FRIEDENSBAND begann den öffentlich sichtbaren Teil seiner Arbeit mit einer Fachtagung zum Thema Mädchenbeschneidung in Bonn am 29. 4. 2004. Aus ganz Deutschland kamen vor allem die afrikanischen Frauen zusammen um über eine gemeinsame Plattform zu beraten. Es entstand das Bündnis “Nein zu Beschneidung von Mädchen!”.

In der Nachbereitung dieser Fachtagung entstand bei FRIEDENSBAND ein Konzept für Runde Tische gegen Mädchenbeschneidung.  Grundüberlegung war, dass die verschiedenen gesellschaftlichen und politischen Ebenen wenig Berührung miteinander hatten und der Wissenstand zum Bereich Mädchenbeschneidung sehr unterschiedlich war.
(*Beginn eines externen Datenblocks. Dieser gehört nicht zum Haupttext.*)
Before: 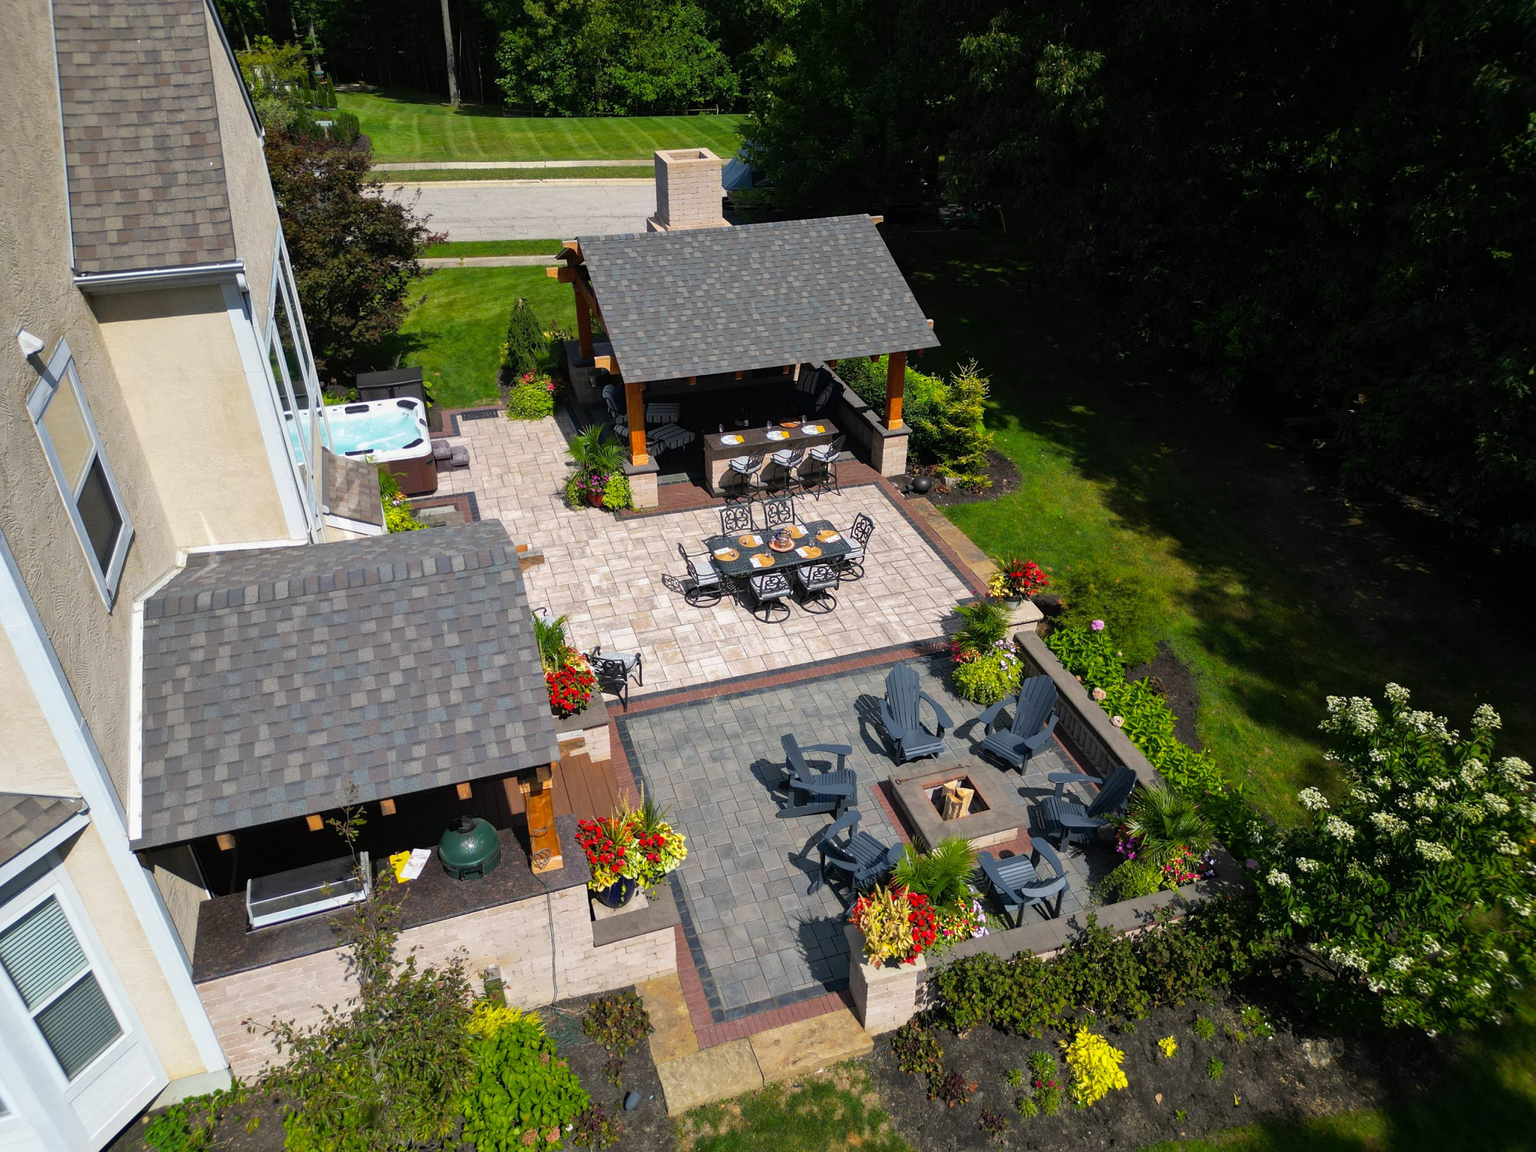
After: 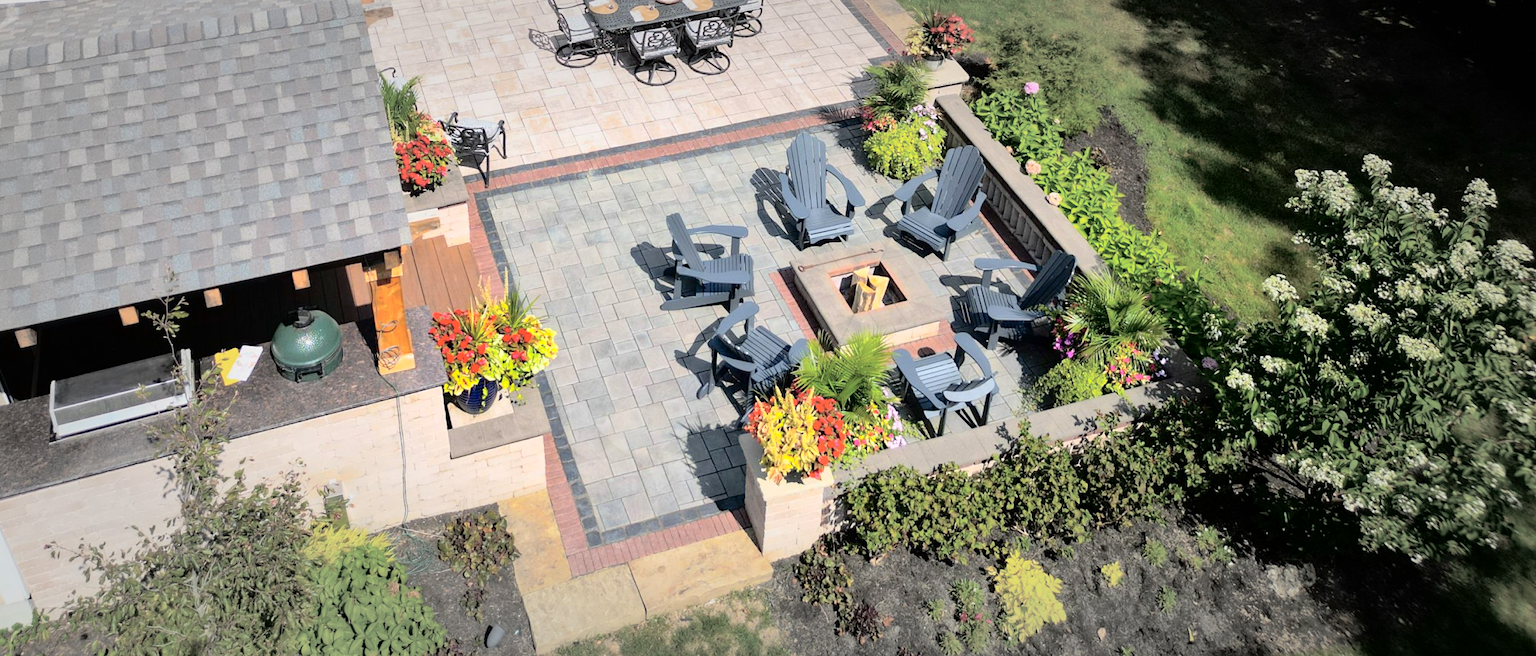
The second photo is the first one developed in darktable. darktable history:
sharpen: radius 5.343, amount 0.311, threshold 26.133
contrast brightness saturation: brightness 0.126
tone curve: curves: ch0 [(0, 0) (0.004, 0) (0.133, 0.071) (0.325, 0.456) (0.832, 0.957) (1, 1)], color space Lab, independent channels, preserve colors none
crop and rotate: left 13.243%, top 47.669%, bottom 2.898%
vignetting: fall-off start 48.49%, brightness -0.278, automatic ratio true, width/height ratio 1.291
shadows and highlights: on, module defaults
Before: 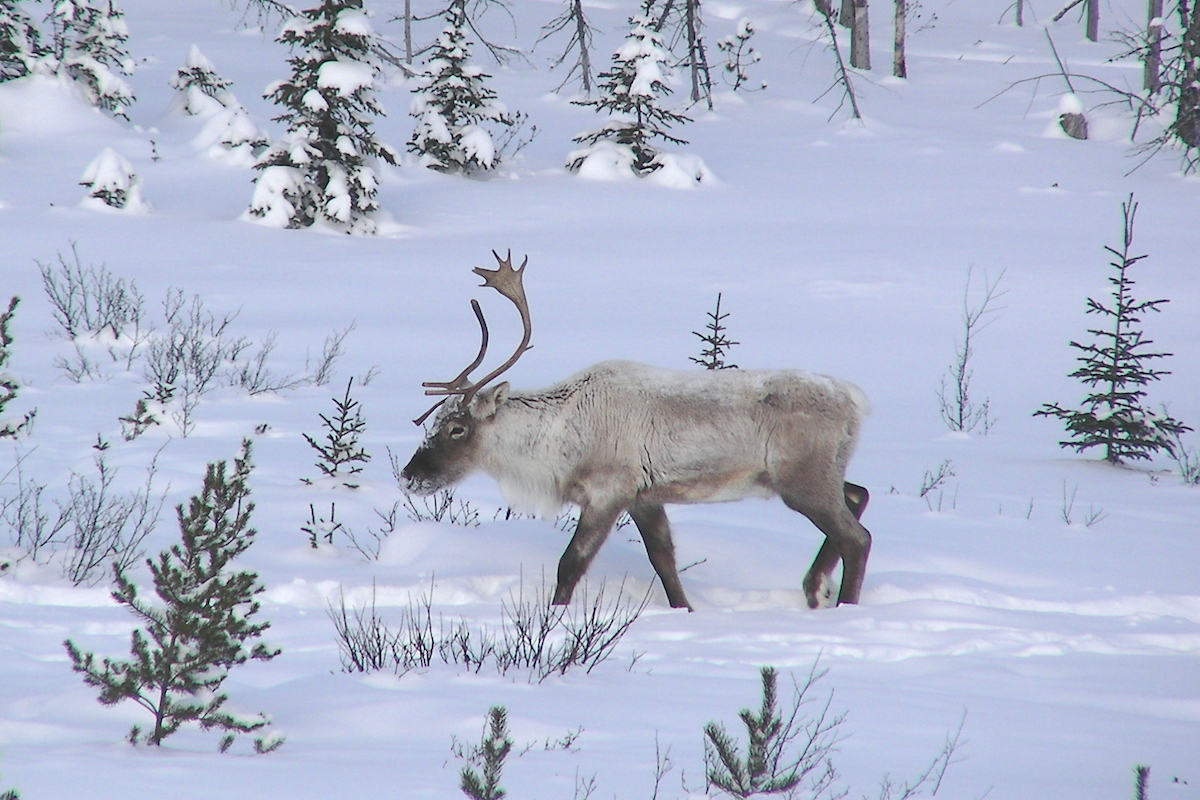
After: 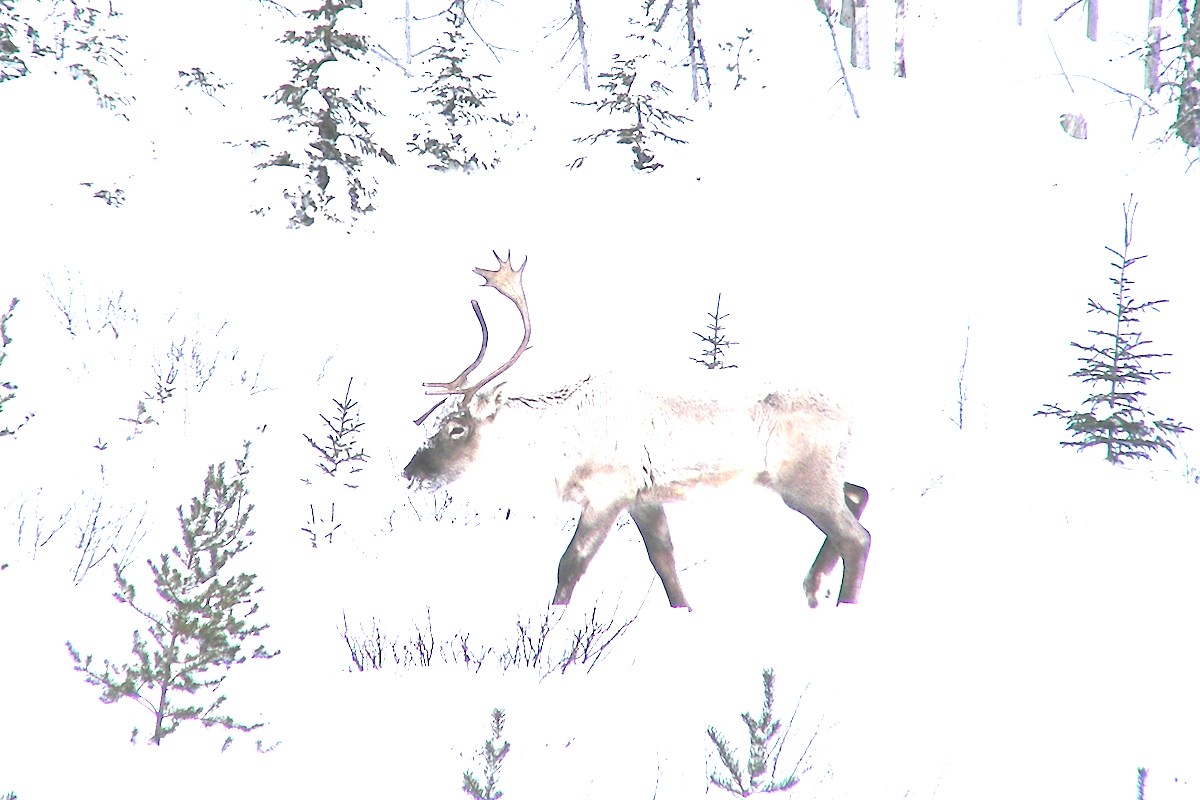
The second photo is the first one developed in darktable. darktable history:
exposure: exposure 2.052 EV, compensate highlight preservation false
Diese Arbeit wurde am 6.2.2006 fortgesetzt durch die Fachtagung im Spiegelsaal in Bonn, zu der bundesweit ExpertInnen und VertreterInnen der Organisationen zusammenkamen. Die rechtlichen, medizinischen und sozialen Aspekte wurden beraten und Merkmale einer gemeinsamen Strategie entworfen.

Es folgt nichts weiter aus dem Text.